(ENTRIES PROVIDED)

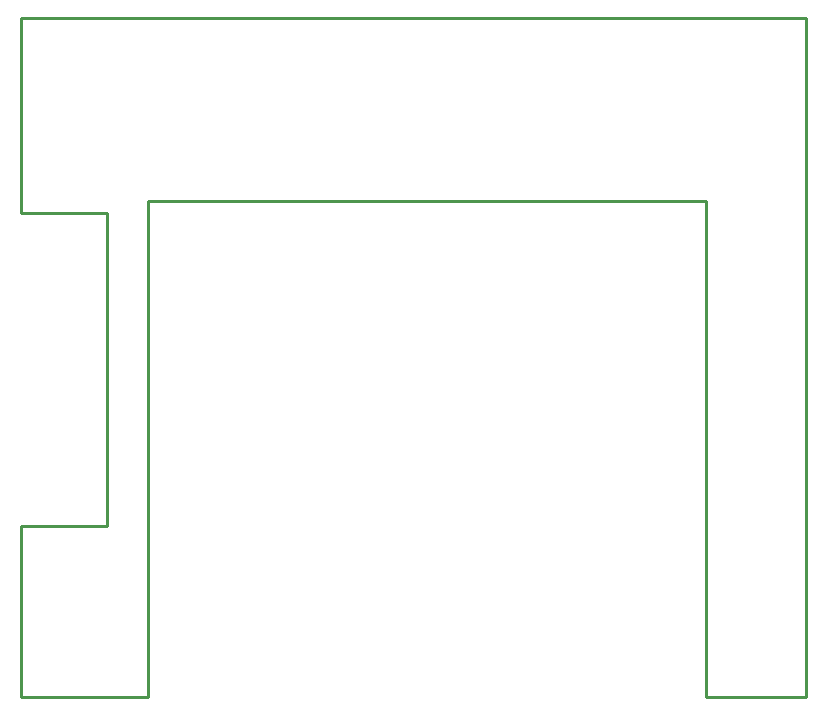
<source format=gbr>
G04 EAGLE Gerber RS-274X export*
G75*
%MOMM*%
%FSLAX34Y34*%
%LPD*%
%IN*%
%IPPOS*%
%AMOC8*
5,1,8,0,0,1.08239X$1,22.5*%
G01*
G04 Define Apertures*
%ADD10C,0.254000*%
D10*
X0Y0D02*
X107500Y0D01*
X107500Y420000D01*
X580000Y420000D01*
X580000Y0D01*
X664688Y0D01*
X664688Y575000D01*
X0Y575000D01*
X0Y410000D01*
X72500Y410000D01*
X72500Y145000D01*
X0Y145000D01*
X0Y0D01*
M02*

</source>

(End ENTRIES PROVIDED)

§ **EXERCISE REQUIREMENTS**:
Give the entries again exactly. Pictures stay out.

§ **SOLUTION**:
<source format=gbr>
G04 EAGLE Gerber RS-274X export*
G75*
%MOMM*%
%FSLAX34Y34*%
%LPD*%
%IN*%
%IPPOS*%
%AMOC8*
5,1,8,0,0,1.08239X$1,22.5*%
G01*
G04 Define Apertures*
%ADD10C,0.254000*%
D10*
X0Y0D02*
X107500Y0D01*
X107500Y420000D01*
X580000Y420000D01*
X580000Y0D01*
X664688Y0D01*
X664688Y575000D01*
X0Y575000D01*
X0Y410000D01*
X72500Y410000D01*
X72500Y145000D01*
X0Y145000D01*
X0Y0D01*
M02*

</source>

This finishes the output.